Sustained high blood pressure puts abnormal strain on your heart and arteries and can lead to heart attacks (myocardial infarction), heart failure, strokes, and kidney failure. Treatment can greatly reduce the risk of these problems. Most hypertension is caused by a genetic predisposition and /or stress. Hypertension often runs in families.

Our goal is to keep the blood pressure less than 140 (the peak pressure in your arteries after the heart contracts)/90 (the lowest blood pressure between cardiac contractions). Some reports indicate a systolic blood pressure reading (the top number of the reading and the measure of blood pressure when the heart is beating) of 130 may be pre-hypertension, but we're not yet certain if medications are needed.

Systolic blood pressure over 130 should make you aware and to begin to take steps to deal with your blood pressure. When it does come time to treat hypertension, several kinds of medication can be effective.

Often, there are generic drugs, relatively inexpensive, that are effective.
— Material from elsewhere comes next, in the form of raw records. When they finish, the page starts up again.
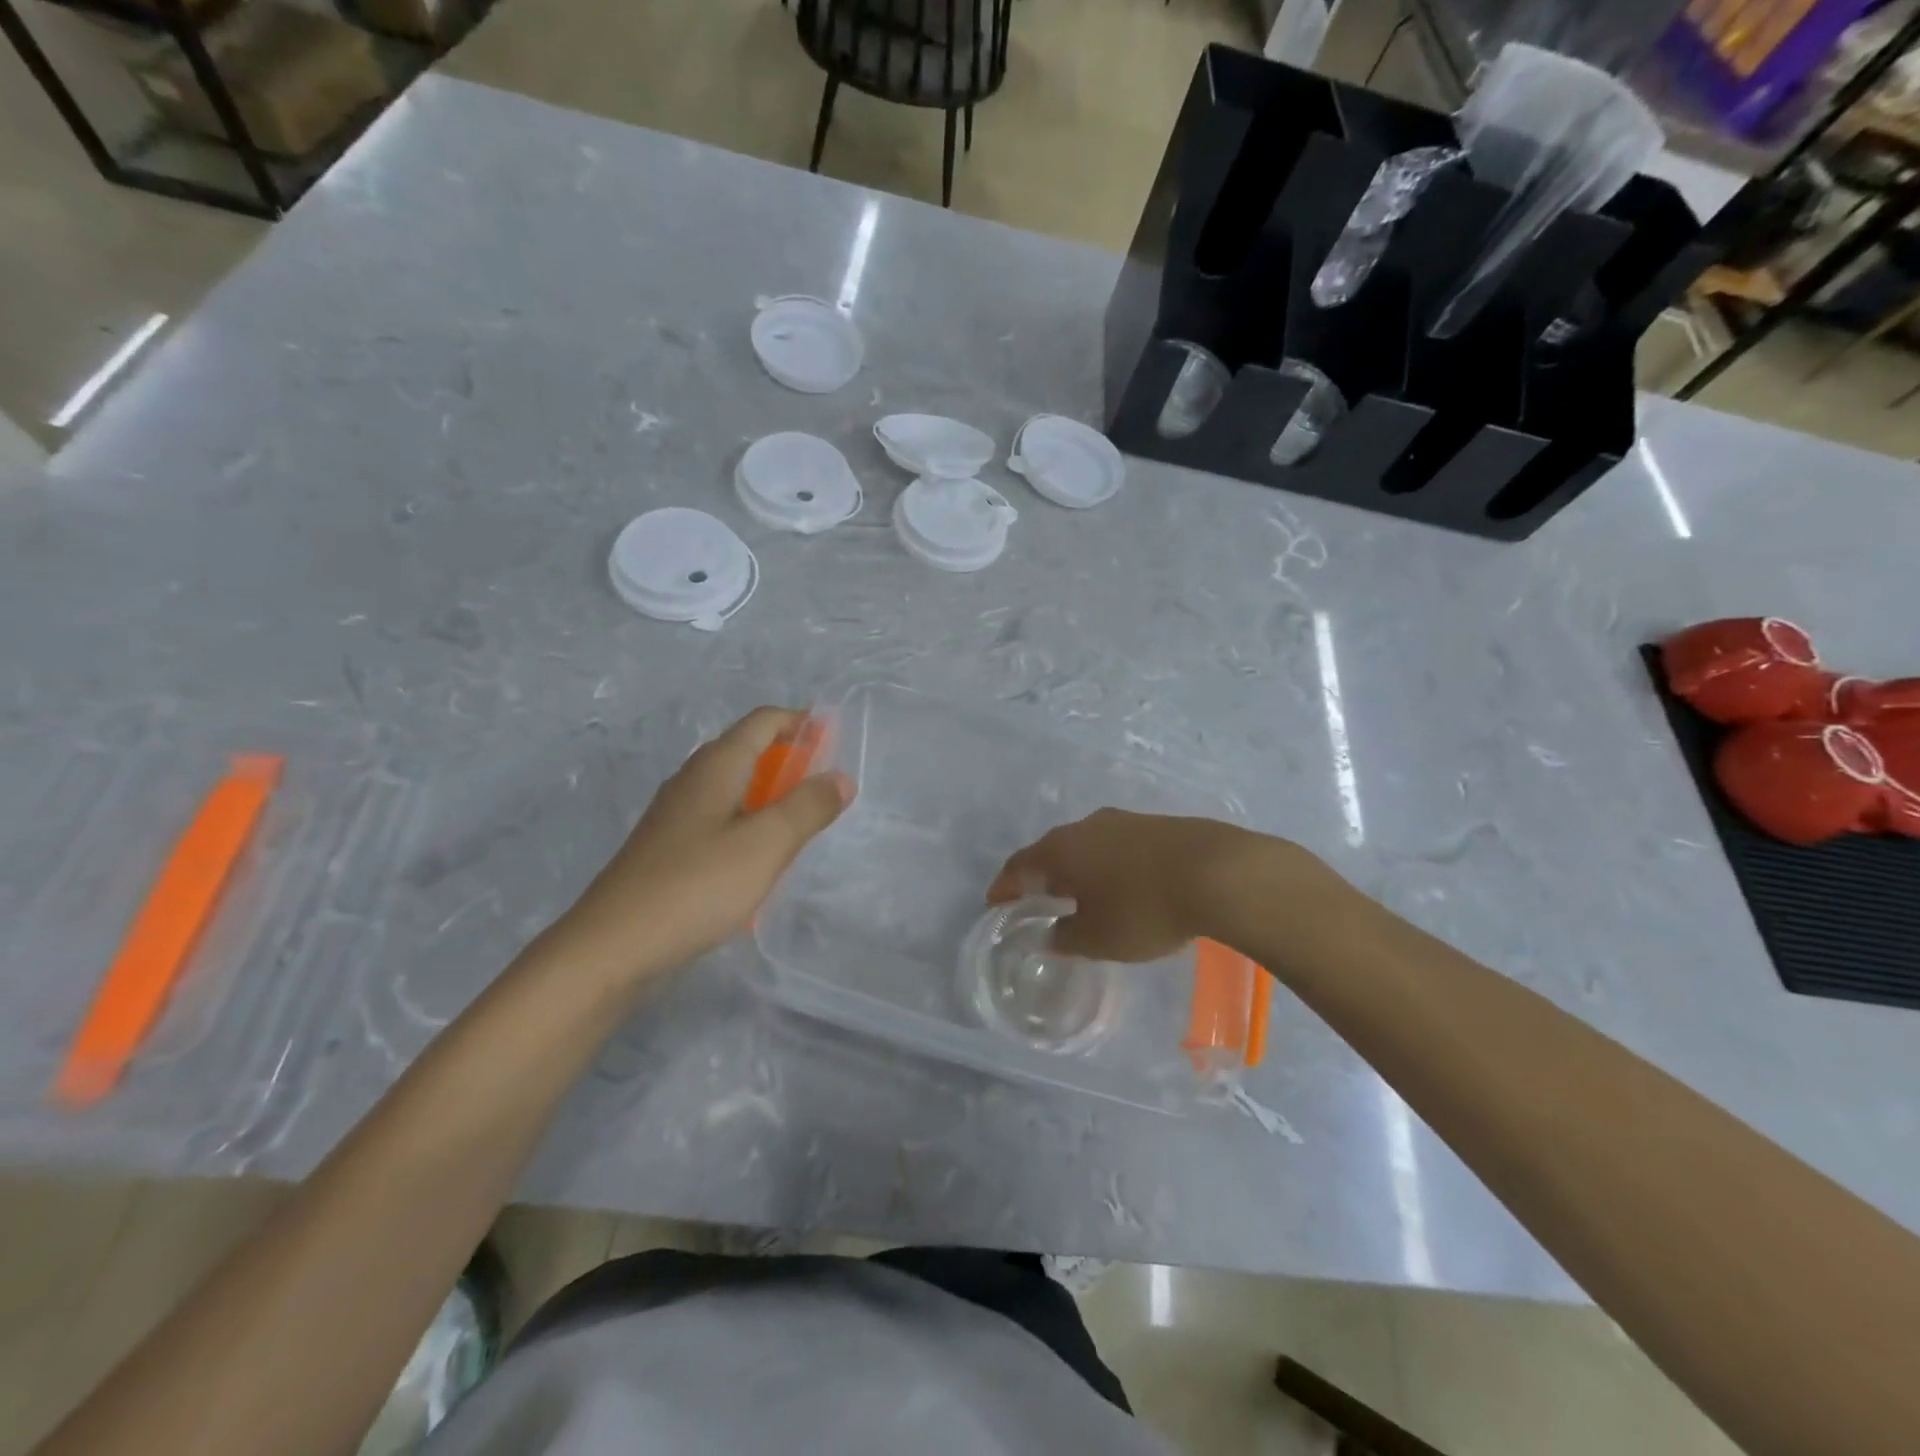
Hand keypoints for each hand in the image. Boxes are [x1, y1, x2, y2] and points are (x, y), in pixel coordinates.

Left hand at [548, 707, 851, 981]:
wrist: (612, 947)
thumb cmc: (696, 886)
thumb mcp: (766, 845)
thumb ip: (807, 808)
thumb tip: (840, 777)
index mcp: (715, 767)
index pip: (762, 722)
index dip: (800, 722)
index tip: (834, 738)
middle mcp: (692, 780)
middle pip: (746, 751)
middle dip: (788, 759)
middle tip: (824, 787)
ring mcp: (674, 816)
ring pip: (732, 788)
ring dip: (769, 794)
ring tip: (799, 824)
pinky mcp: (667, 849)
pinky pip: (718, 819)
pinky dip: (747, 823)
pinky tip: (758, 860)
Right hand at [987, 809, 1262, 961]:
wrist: (1219, 872)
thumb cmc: (1145, 908)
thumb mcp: (1099, 938)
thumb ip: (1067, 937)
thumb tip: (1052, 934)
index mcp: (1063, 849)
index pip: (1020, 865)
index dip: (1005, 886)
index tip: (995, 902)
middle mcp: (1087, 826)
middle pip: (1053, 850)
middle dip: (1042, 875)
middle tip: (1037, 899)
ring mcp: (1124, 821)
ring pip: (1088, 845)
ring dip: (1079, 869)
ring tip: (1081, 893)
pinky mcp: (1157, 825)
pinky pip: (1118, 846)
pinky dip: (1109, 865)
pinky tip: (1123, 884)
You can monitor your own blood pressure at home to make certain the medication is effective. Since we have many choices for blood pressure medication, there usually are effective alternatives if you have troublesome side effects.

If your blood pressure is elevated, your doctor may recommend a medication to control it. Reducing salt in your diet can help. Losing weight, stress management, and exercise also will give you a chance to avoid or reduce the need for drugs. Some people have hypertension only at times of great stress, requiring treatment only for that brief stressful period. Monitoring your own blood pressure will help determine when medication is needed, as well as when medication no longer is necessary.

2. Diabetes (diabetes mellitus, high blood sugar)

Juvenile diabetes usually results from destruction of the beta cells in the pancreas that produce insulin. This can be a fatal illness unless insulin is given to control the blood sugar. Diabetes requiring insulin can occur at any age.

A more common form of diabetes is related to diet and being overweight. Your pancreas may begin to fail and not be able to produce enough insulin. When we start this group of patients on medication, they want to know if it's forever.

We can now reliably tell them that weight loss and exercise may restore normal blood sugar control. In fact, large scale studies involving thousands of patients have shown that lifestyle changes (diet, exercise) over time can be more effective than medication alone.

Medications usually can keep blood sugar at safe levels, but controlling sugar metabolism with diet and exercise is very important and may be sufficient to eliminate or avoid the need for medication.

3. High cholesterol

High levels of some forms of cholesterol in the blood increase the risk of damage to arteries and therefore the risk of vascular illnesses, such as heart attacks, strokes, and proper blood flow throughout the body. Studies have documented these risks, as well as decreased risk of vascular disease when the cholesterol is controlled.

When there's a strong family history of vascular disease, diabetes, or established vascular disease, regardless of the cholesterol level, you need a medication to lower your cholesterol level. In these cases, even if your cholesterol is in the normal range, it may be abnormal for you and the association of progressive vascular disease is much too high. Lifestyle change is still of great added benefit.

Diet, weight loss, and exercise can be very helpful or even can eliminate the need for medication in people with none of the serious risk factors.